Un suspiro mucho más profundo de lo habitual -casi parecía parte de su fuerza vital- surgió del pecho de la señora Glass. Se levantó y llevó su cigarrillo al lavabo, lo puso bajo el agua fría, luego tiró la colilla apagada en la papelera y volvió a sentarse. El ensimismamiento en que estaba sumida no se había roto, como si no se hubiese movido de su asiento.

-¡Voy a salir de aquí dentro de tres segundos, Bessie! Te lo advierto. No dejemos que se agote nuestra bienvenida.

La señora Glass, que había reanudado su contemplación de la alfombrilla azul, asintió distraídamente al oír esta advertencia. En ese momento, y esto es digno de mención, si Zooey hubiese visto su cara, en especial sus ojos, habría sentido un fuerte impulso, pasajero o no, de recordar, o reconstruir, o revisar la mayor parte de su participación en la conversación que habían mantenido con el fin de atemperarla, de suavizarla. Por otro lado, es posible que no. En 1955 no era tarea fácil leer de manera plausible en el rostro de la señora Glass, y sobre todo en sus enormes ojos azules. Mientras que en otro tiempo, unos cuantos años antes, sus ojos por sí solos podían comunicar (fuese a las personas o a las alfombrillas de baño) que dos de sus hijos habían muerto, uno suicidándose (su favorito, el más minuciosamente valorado, el más amable) y el otro en la Segunda Guerra Mundial (el único de sus hijos que era verdaderamente alegre); mientras que en otro tiempo los ojos de Bessie Glass por sí mismos eran capaces de informar de esos hechos, con una elocuencia y una aparente pasión por el detalle que ni su marido ni ninguno de sus hijos adultos soportaba mirar y mucho menos asimilar, ahora, en 1955, solía utilizar esta terrible capacidad celta para dar la noticia generalmente en la misma puerta de calle de que el nuevo chico de los recados no había traído la pierna de cordero a tiempo para la cena, o de que el matrimonio de alguna remota estrellita de Hollywood se iba a pique.
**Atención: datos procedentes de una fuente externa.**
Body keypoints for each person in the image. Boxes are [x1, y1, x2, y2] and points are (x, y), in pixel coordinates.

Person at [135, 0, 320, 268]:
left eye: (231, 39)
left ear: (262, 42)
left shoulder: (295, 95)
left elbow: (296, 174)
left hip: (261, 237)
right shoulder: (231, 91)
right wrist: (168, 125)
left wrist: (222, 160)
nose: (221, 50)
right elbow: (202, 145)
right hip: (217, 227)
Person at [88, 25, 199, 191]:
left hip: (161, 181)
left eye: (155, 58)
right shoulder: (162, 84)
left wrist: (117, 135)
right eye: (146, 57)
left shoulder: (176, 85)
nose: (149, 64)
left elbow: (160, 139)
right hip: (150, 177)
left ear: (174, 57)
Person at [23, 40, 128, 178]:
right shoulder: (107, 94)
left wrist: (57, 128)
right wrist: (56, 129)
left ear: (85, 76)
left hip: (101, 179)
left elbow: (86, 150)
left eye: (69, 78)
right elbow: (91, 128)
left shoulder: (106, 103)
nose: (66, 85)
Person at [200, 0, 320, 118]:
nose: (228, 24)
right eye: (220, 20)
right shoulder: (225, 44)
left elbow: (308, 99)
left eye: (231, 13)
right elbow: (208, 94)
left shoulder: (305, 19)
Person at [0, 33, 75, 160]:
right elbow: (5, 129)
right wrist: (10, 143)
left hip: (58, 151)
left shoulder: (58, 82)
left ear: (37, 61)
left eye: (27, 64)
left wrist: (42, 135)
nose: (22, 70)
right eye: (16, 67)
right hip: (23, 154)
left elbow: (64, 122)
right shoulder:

Encendió un nuevo cigarrillo extra largo, le dio una chupada y se puso de pie, exhalando humo.

-Volveré enseguida -dijo. La afirmación sonó, inocentemente, como una promesa-. Por favor, usa la alfombrilla cuando salgas -añadió-. Para eso está.

Salió del cuarto, cerrando la puerta tras de sí con firmeza. Fue como si, después de estar fondeado varios días, el Queen Mary hubiese zarpado de, digamos, Walden Pond, tan súbita y perfectamente como había llegado. Detrás de la cortina, Zooey cerró los ojos durante unos segundos, como si su pequeña embarcación se balanceara en la estela. Luego apartó la cortina y miró fijamente la puerta cerrada. Era una mirada intensa y el alivio no constituía en realidad una gran parte de ella. Más que nada, era la mirada, no tan paradójica, de un amante de la intimidad que, una vez que esta ha sido invadida, no ve con buenos ojos que el invasor se levante y se marche, así, sin más ni más.